The energy sector is undergoing a massive transformation. Not only is it transitioning from traditional to renewable generation, assets and infrastructure are also undergoing major renewal, with new connected technologies radically shifting the types of skills needed to meet future requirements. 

Against this dramatic and dynamic backdrop, the lights must stay on and this is challenging, with one utilities training organisation predicting wage inflation to match that of premier league football players (DTL training, June 2016).  

The Energy Networks Association acknowledges that one of the biggest potential barriers to innovation and smart grids is the national shortage of skilled engineers, which threatens the development of networks in the coming years. The power and distribution sector has already put in place a number of initiatives through organisations such as the National Skills Academy for Power (NSAP) to facilitate joint working on attracting and retaining talent to the sector.

Add to this that, like rail and aerospace, the energy sector is dealing with a broad spectrum of engineering challenges, from managing legacy systems, some of which date back 50 years and rely heavily on mechanical skills, through to rolling out smart internet-based technologies such as remote monitoring, drone inspection and data collection and analysis that require electronics and IT skills and the scale of the problem becomes apparent. But by far the largest challenge, according to NSAP, is that over the next 10 years 80% of the existing workforce will retire. It is imperative that these highly knowledgeable assets are fully involved in engaging, inspiring and training the engineers of the future.  

The energy sector needs to harness the experience of its ageing workforce, finding effective ways of encouraging knowledge-transfer through structured mentoring programmes, partnering and fast track training programmes whilst still keeping the day to day operations running smoothly. Analysing the skills and competencies of existing staff in detail would also help to identify opportunities for up-skilling and re-skilling.

There are some common features emerging in the race for talent. Encouraging diversity in the talent pool is one; women still represent less than 10% of the engineering community. The need for a collaborative approach to workforce planning, people development and promotion of the industry as an attractive place to work, is also vital. The most popular solution is to look globally for new skills.

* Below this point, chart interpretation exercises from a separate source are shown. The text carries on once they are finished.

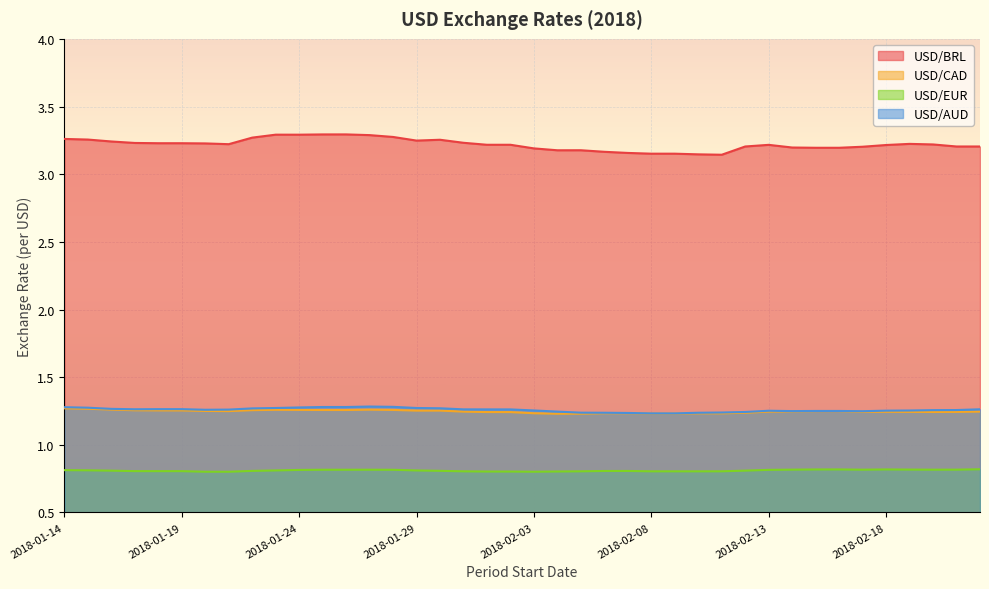

Which series has the largest total across all categories?

USD/BRL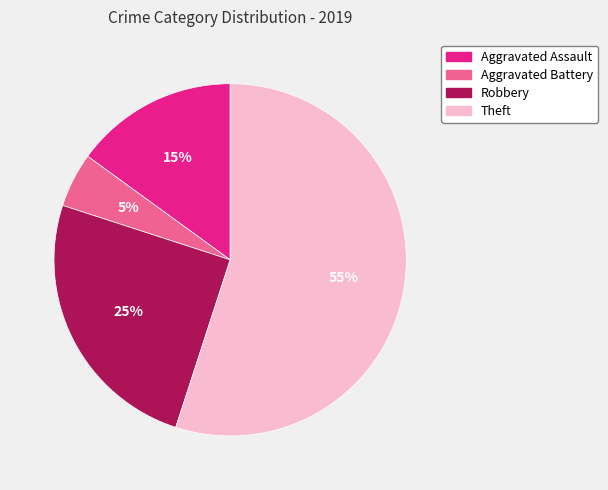

Does Aggravated Assault account for over 50% of the chart?

No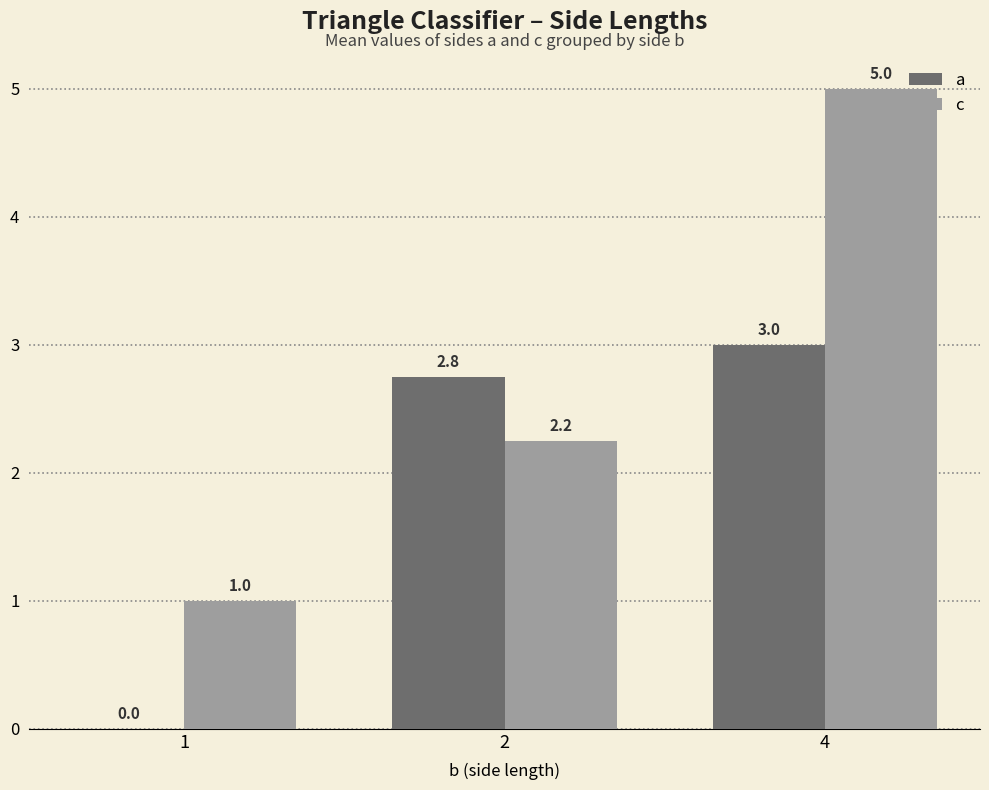

The value of a at 1 is 1.3. True or false?

False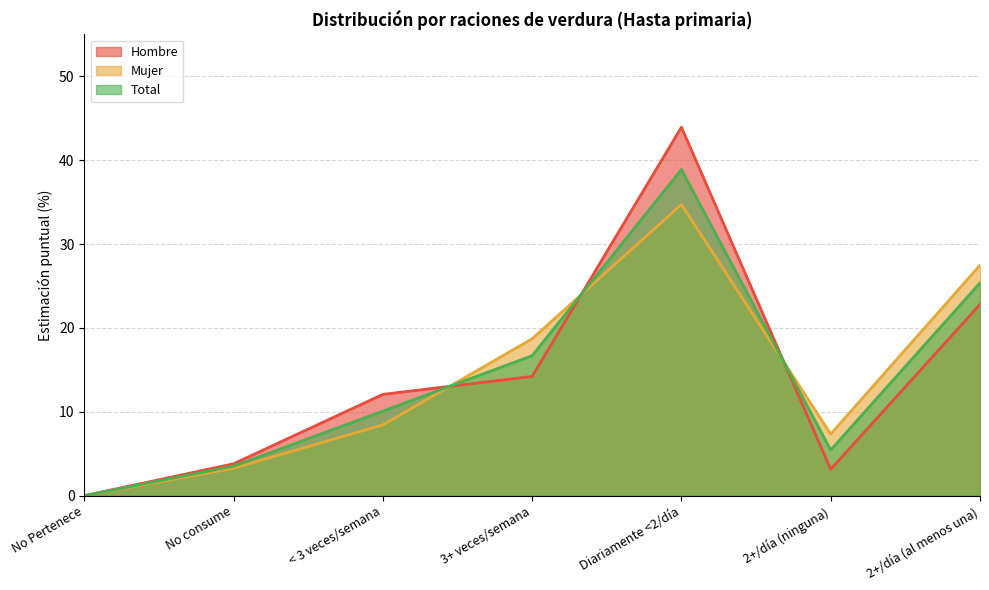

How many times do Total and Mujer cross each other?

3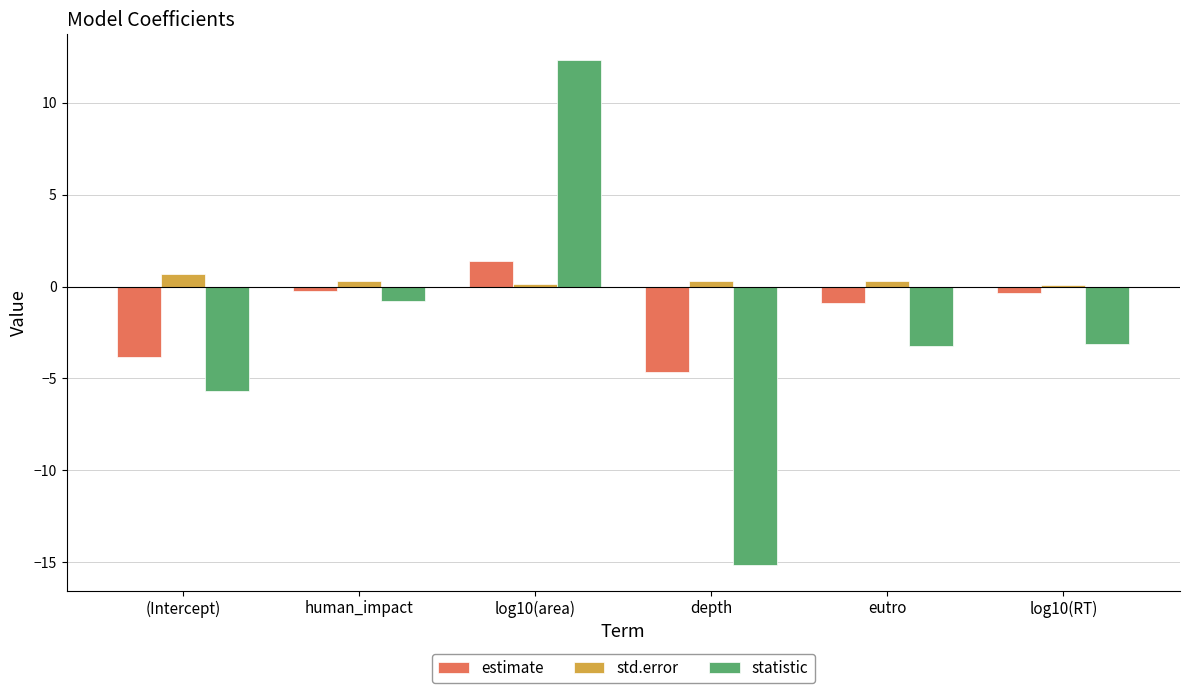

The statistic series shows -4.7 at log10(RT). True or false?

False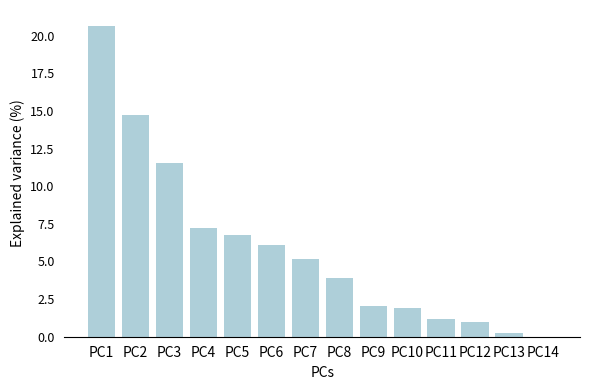

What is the maximum value shown in the chart?

20.7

However in Brexit Britain, drawing in skilled engineers from overseas needs careful management. In the context of providing complementary skills and experience that cannot be found in the UK, job swap schemes might be a way of developing skills. Collaboration with other international players, if managed effectively, could accelerate knowledge sharing and re-skilling of the wider workforce for the future, as well as aiding urgently needed project delivery.